Our Three Paintings are not by Rembrandt, says the Mauritshuis
April 18 2025

Picture: Mauritshuis
Posted by Adam Busiakiewicz:
We are very accustomed to exhibitions drawing attention to exciting new research regarding upgrades in attribution. However, The Mauritshuis in The Hague has just opened a display which examines three paintings that curators have concluded are not by Rembrandt. Here's a webpage which explains their reasoning behind the rejections. Of course, explaining why a painting is not by an artist takes a great deal of reasoning too. This is why, I have noted from experience, that valuers of works of art are often also highly skilled at being able to deliver bad news.
According to their website:
The Mauritshuis also has seven paintings that have once been purchased as Rembrandts, but which have now been written off or are strongly called into question. Three of the paintings in this last category were recently re-examined in our conservation studio with the most modern techniques available to us today. Two of those works have also been restored. What has this taught us? Rembrandt research is never done, and that includes the work we do at the Mauritshuis.
The display will be on view until mid-July 2025.

Dataset extract:
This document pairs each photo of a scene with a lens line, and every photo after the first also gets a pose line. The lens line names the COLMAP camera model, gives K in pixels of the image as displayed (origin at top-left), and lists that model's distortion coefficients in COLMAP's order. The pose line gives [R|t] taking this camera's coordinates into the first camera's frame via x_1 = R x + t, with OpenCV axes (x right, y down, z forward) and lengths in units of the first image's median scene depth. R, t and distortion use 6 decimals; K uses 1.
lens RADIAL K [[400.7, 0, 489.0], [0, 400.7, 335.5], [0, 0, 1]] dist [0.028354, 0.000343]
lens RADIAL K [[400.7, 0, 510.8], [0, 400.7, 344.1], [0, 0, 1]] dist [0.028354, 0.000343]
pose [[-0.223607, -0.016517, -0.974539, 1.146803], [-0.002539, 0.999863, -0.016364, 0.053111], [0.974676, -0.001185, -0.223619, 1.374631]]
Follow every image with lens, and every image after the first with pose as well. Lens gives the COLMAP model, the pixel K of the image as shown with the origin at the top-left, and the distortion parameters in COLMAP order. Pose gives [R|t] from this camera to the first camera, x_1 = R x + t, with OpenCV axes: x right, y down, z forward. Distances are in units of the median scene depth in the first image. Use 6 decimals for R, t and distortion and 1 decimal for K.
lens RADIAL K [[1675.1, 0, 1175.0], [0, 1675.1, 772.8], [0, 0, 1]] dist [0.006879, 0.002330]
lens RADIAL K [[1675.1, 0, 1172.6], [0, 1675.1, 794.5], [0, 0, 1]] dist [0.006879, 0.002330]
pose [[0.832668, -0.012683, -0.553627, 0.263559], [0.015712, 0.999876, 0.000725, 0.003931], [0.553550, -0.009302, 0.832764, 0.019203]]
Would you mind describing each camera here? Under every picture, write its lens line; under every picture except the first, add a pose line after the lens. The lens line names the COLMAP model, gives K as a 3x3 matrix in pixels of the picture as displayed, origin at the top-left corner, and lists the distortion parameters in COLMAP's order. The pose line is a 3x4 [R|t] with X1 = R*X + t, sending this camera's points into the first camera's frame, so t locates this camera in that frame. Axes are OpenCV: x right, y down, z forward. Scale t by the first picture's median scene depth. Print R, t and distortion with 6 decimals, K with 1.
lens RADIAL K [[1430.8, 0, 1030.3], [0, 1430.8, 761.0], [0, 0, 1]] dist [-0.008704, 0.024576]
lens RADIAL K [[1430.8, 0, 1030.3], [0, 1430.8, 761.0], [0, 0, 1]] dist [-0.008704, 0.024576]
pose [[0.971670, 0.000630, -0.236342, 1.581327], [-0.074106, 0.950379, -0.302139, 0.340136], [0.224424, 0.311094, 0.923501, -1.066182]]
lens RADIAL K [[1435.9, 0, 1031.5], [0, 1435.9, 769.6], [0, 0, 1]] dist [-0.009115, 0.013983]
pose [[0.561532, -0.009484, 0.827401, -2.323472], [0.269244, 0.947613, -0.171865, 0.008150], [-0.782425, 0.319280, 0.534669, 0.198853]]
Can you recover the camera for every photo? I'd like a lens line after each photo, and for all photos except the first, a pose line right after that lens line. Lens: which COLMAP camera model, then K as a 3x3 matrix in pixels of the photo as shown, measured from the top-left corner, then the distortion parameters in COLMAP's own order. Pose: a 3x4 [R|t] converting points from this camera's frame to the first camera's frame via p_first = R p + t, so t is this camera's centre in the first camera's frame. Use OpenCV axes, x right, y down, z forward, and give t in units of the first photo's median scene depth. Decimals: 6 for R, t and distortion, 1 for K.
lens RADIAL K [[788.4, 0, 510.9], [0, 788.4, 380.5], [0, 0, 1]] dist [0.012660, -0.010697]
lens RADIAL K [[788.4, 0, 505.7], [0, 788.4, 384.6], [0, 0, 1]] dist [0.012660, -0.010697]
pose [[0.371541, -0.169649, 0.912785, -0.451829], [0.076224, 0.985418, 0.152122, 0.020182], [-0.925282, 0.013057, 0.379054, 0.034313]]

What is needed: Copy the Mauritshuis post word for word, starting at "Our Three Paintings" and ending at "deliver bad news.". Work from the Mauritshuis post alone, not from the listing.

Response to the task:
Our Three Paintings are not by Rembrandt, says the Mauritshuis
April 18 2025

Picture: Mauritshuis
Posted by Adam Busiakiewicz:
We are very accustomed to exhibitions drawing attention to exciting new research regarding upgrades in attribution. However, The Mauritshuis in The Hague has just opened a display which examines three paintings that curators have concluded are not by Rembrandt. Here's a webpage which explains their reasoning behind the rejections. Of course, explaining why a painting is not by an artist takes a great deal of reasoning too. This is why, I have noted from experience, that valuers of works of art are often also highly skilled at being able to deliver bad news.